- INFORMATION GIVEN -
○ ○ ○ ○
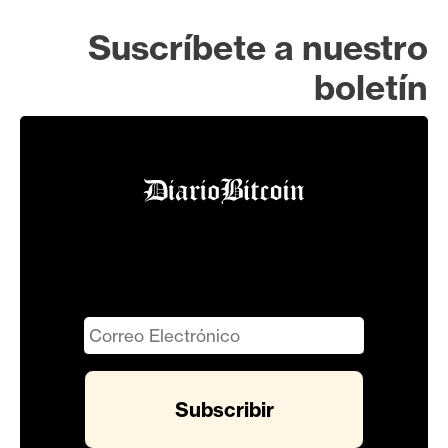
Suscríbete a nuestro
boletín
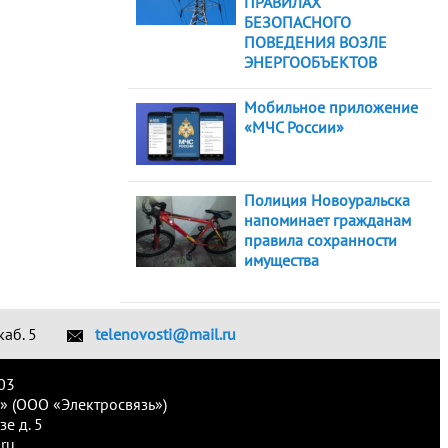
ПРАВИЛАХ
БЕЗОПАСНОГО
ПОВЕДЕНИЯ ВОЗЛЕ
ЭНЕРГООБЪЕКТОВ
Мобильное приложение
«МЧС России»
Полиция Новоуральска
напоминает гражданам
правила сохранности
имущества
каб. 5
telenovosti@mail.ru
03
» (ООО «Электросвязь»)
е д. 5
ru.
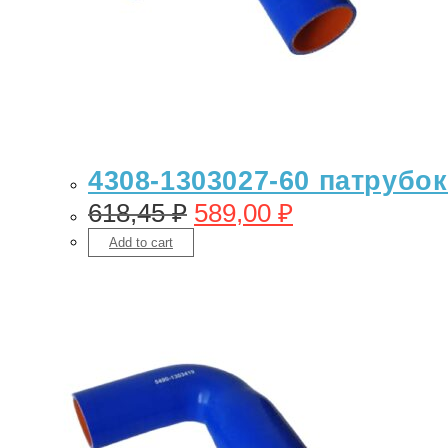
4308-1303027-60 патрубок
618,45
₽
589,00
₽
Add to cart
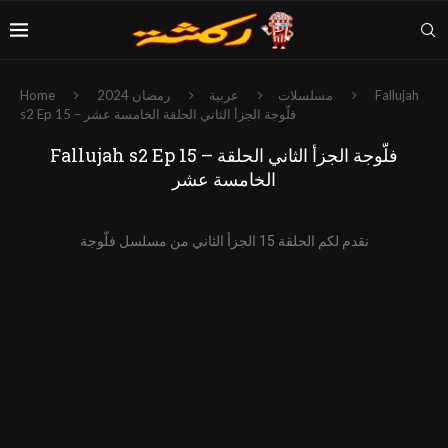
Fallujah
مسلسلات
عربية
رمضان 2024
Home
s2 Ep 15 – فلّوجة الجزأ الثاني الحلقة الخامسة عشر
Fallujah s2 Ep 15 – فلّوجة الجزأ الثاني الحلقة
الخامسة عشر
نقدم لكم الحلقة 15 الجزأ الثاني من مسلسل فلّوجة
○ ○ ○ ○
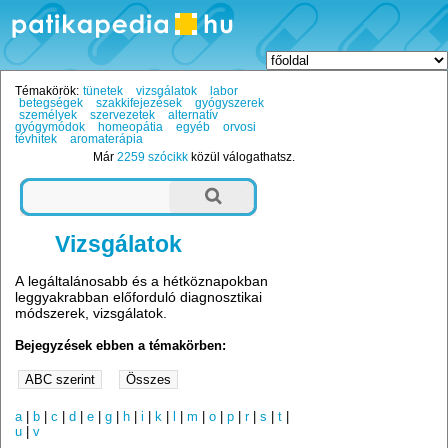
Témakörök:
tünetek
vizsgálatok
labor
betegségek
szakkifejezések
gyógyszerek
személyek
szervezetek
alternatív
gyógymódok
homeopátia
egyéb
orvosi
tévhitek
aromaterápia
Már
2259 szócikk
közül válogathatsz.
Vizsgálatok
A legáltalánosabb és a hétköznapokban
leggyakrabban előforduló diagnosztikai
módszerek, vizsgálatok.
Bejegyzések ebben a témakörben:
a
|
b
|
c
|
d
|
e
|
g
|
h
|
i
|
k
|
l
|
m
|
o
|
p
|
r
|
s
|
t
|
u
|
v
○ ○ ○ ○
- WHAT YOU HAVE TO DO -
Filter the records above for lines containing the word "الحلقة", and copy those lines.

- ANSWER FOR THIS EXERCISE -
s2 Ep 15 – فلّوجة الجزأ الثاني الحلقة الخامسة عشر
Fallujah s2 Ep 15 – فلّوجة الجزأ الثاني الحلقة
نقدم لكم الحلقة 15 الجزأ الثاني من مسلسل فلّوجة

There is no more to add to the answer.